Sleep apnea and health insurance
Typically, with group health insurance, individual underwriting isn't performed, which is a distinct advantage if you have sleep apnea.
If you are shopping for individual health insurance, sleep apnea presents more of a challenge. If you have a pre-existing condition, the company can cover you with full benefits immediately, but at a higher rate; put a rider or a limitation on coverage on the condition for a period of time; or deny coverage.
If you have individual health insurance and your insurer rejects a claim related to sleep apnea, you don't have to settle for a "no." You can appeal an insurer's decision. (See: "How to appeal a health claim denial - and win!")Team up with your agent and doctor and discuss whether you want to appeal the decision. A detailed letter from your doctor about your health can help your case. Also, if you can show improvement after treatment -- such as improved blood pressure readings -- it can help you state your case.

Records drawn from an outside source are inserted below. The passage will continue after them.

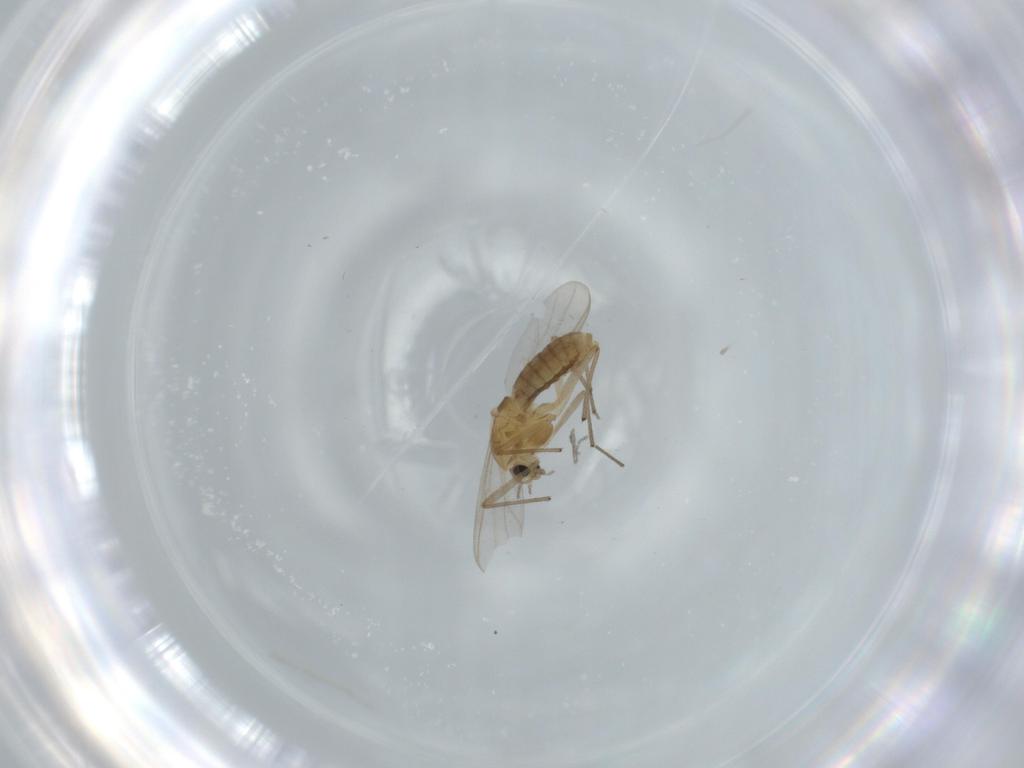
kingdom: Animalia
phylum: Arthropoda
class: Insecta
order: Diptera
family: Chironomidae
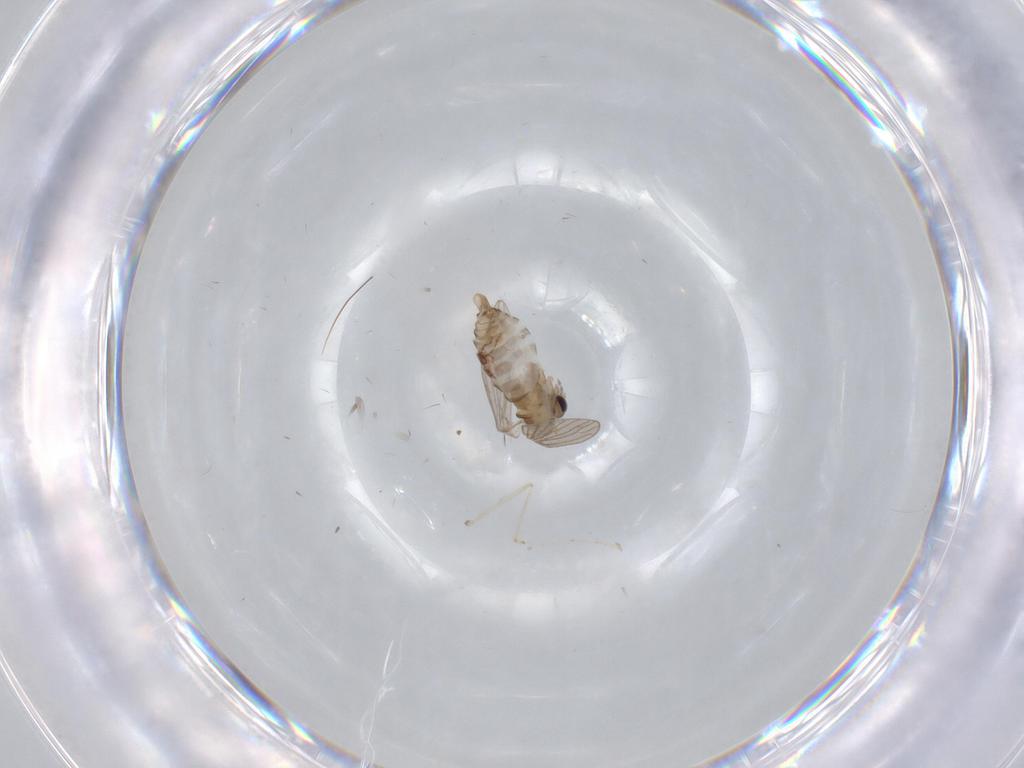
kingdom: Animalia
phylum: Arthropoda
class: Insecta
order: Diptera
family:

When you appeal, it also doesn't hurt to include articles from prestigious journals that trumpet the benefits of your treatment. You might also seek guidance from your state insurance commissioner's office about the appeals process.
Sleep apnea and auto insurance
Sleep apnea affects life and health insurance, but car insurance isn't directly impacted. However, if your sleep apnea causes you to drive poorly and get into accidents, this would lead to high rates.
"Since fatigue is a factor in accidents, sleep apnea can put you indirectly at a higher risk of getting into a car accident," says Scott Hoffman, an agent and principal of the Howard & Hoffman Insurance Agency. A study by the Vancouver Coastal Health Research Institute and the University of British Columbia found that people with sleep apnea are at double the risk of being in a car crash.